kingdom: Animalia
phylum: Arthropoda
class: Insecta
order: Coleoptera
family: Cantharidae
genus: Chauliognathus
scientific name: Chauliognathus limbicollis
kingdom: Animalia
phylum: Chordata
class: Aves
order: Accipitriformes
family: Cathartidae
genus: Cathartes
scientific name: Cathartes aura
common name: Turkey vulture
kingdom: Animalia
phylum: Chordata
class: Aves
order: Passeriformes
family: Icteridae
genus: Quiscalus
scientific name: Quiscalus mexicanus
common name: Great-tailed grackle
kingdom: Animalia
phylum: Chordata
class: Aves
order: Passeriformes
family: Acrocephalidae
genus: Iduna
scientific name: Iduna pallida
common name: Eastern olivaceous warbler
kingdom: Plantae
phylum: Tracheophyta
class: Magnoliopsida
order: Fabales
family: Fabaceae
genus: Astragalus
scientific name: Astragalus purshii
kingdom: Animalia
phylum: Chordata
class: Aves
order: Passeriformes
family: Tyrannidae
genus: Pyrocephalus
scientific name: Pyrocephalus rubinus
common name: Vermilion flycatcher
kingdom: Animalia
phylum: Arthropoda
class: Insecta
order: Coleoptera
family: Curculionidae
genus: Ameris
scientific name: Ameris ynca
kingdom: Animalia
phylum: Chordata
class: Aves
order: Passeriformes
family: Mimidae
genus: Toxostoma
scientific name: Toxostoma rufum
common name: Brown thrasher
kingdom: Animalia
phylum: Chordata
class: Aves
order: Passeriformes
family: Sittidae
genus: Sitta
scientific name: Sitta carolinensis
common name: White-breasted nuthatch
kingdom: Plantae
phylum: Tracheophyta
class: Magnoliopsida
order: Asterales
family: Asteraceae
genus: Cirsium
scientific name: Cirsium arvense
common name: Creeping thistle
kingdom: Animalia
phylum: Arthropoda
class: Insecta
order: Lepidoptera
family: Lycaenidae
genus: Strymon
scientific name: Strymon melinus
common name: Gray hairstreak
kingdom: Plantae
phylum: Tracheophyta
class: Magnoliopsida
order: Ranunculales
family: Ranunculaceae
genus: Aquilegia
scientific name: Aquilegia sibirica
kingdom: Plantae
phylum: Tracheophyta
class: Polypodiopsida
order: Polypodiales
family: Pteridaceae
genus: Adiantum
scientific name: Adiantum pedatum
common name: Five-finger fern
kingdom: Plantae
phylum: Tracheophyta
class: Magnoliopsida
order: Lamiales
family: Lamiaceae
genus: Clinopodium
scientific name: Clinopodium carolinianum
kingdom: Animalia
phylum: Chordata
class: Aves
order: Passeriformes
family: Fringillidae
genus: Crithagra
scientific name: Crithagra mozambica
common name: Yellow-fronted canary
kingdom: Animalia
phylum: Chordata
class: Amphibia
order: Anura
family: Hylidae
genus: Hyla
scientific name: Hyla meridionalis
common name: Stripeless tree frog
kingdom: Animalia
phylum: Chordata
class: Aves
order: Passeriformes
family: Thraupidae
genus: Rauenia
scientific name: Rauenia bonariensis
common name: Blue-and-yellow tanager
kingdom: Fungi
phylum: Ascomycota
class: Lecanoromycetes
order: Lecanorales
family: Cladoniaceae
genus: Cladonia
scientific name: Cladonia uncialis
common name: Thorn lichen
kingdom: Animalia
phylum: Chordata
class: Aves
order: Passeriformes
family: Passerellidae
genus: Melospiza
============
GIVEN REQUEST —
Rewrite the lines of every item above, replacing "scientific name" with "species" wherever it occurs and leaving everything else unchanged.

WRITTEN ANSWER —
kingdom: Animalia
phylum: Arthropoda
class: Insecta
order: Coleoptera
family: Cantharidae
genus: Chauliognathus
species: Chauliognathus limbicollis
kingdom: Animalia
phylum: Chordata
class: Aves
order: Accipitriformes
family: Cathartidae
genus: Cathartes
species: Cathartes aura
common name: Turkey vulture
kingdom: Animalia
phylum: Chordata
class: Aves
order: Passeriformes
family: Icteridae
genus: Quiscalus
species: Quiscalus mexicanus
common name: Great-tailed grackle
kingdom: Animalia
phylum: Chordata
class: Aves
order: Passeriformes
family: Acrocephalidae
genus: Iduna
species: Iduna pallida
common name: Eastern olivaceous warbler
kingdom: Plantae
phylum: Tracheophyta
class: Magnoliopsida
order: Fabales
family: Fabaceae
genus: Astragalus
species: Astragalus purshii
kingdom: Animalia
phylum: Chordata
class: Aves
order: Passeriformes
family: Tyrannidae
genus: Pyrocephalus
species: Pyrocephalus rubinus
common name: Vermilion flycatcher
kingdom: Animalia
phylum: Arthropoda
class: Insecta
order: Coleoptera
family: Curculionidae
genus: Ameris
species: Ameris ynca
kingdom: Animalia
phylum: Chordata
class: Aves
order: Passeriformes
family: Mimidae
genus: Toxostoma
species: Toxostoma rufum
common name: Brown thrasher
kingdom: Animalia
phylum: Chordata
class: Aves
order: Passeriformes
family: Sittidae
genus: Sitta
species: Sitta carolinensis
common name: White-breasted nuthatch
kingdom: Plantae
phylum: Tracheophyta
class: Magnoliopsida
order: Asterales
family: Asteraceae
genus: Cirsium
species: Cirsium arvense
common name: Creeping thistle
kingdom: Animalia
phylum: Arthropoda
class: Insecta
order: Lepidoptera
family: Lycaenidae
genus: Strymon
species: Strymon melinus
common name: Gray hairstreak
kingdom: Plantae
phylum: Tracheophyta
class: Magnoliopsida
order: Ranunculales
family: Ranunculaceae
genus: Aquilegia
species: Aquilegia sibirica
kingdom: Plantae
phylum: Tracheophyta
class: Polypodiopsida
order: Polypodiales
family: Pteridaceae
genus: Adiantum
species: Adiantum pedatum
common name: Five-finger fern
kingdom: Plantae
phylum: Tracheophyta
class: Magnoliopsida
order: Lamiales
family: Lamiaceae
genus: Clinopodium
species: Clinopodium carolinianum
kingdom: Animalia
phylum: Chordata
class: Aves
order: Passeriformes
family: Fringillidae
genus: Crithagra
species: Crithagra mozambica
common name: Yellow-fronted canary
kingdom: Animalia
phylum: Chordata
class: Amphibia
order: Anura
family: Hylidae
genus: Hyla
species: Hyla meridionalis
common name: Stripeless tree frog
kingdom: Animalia
phylum: Chordata
class: Aves
order: Passeriformes
family: Thraupidae
genus: Rauenia
species: Rauenia bonariensis
common name: Blue-and-yellow tanager
kingdom: Fungi
phylum: Ascomycota
class: Lecanoromycetes
order: Lecanorales
family: Cladoniaceae
genus: Cladonia
species: Cladonia uncialis
common name: Thorn lichen
kingdom: Animalia
phylum: Chordata
class: Aves
order: Passeriformes
family: Passerellidae
genus: Melospiza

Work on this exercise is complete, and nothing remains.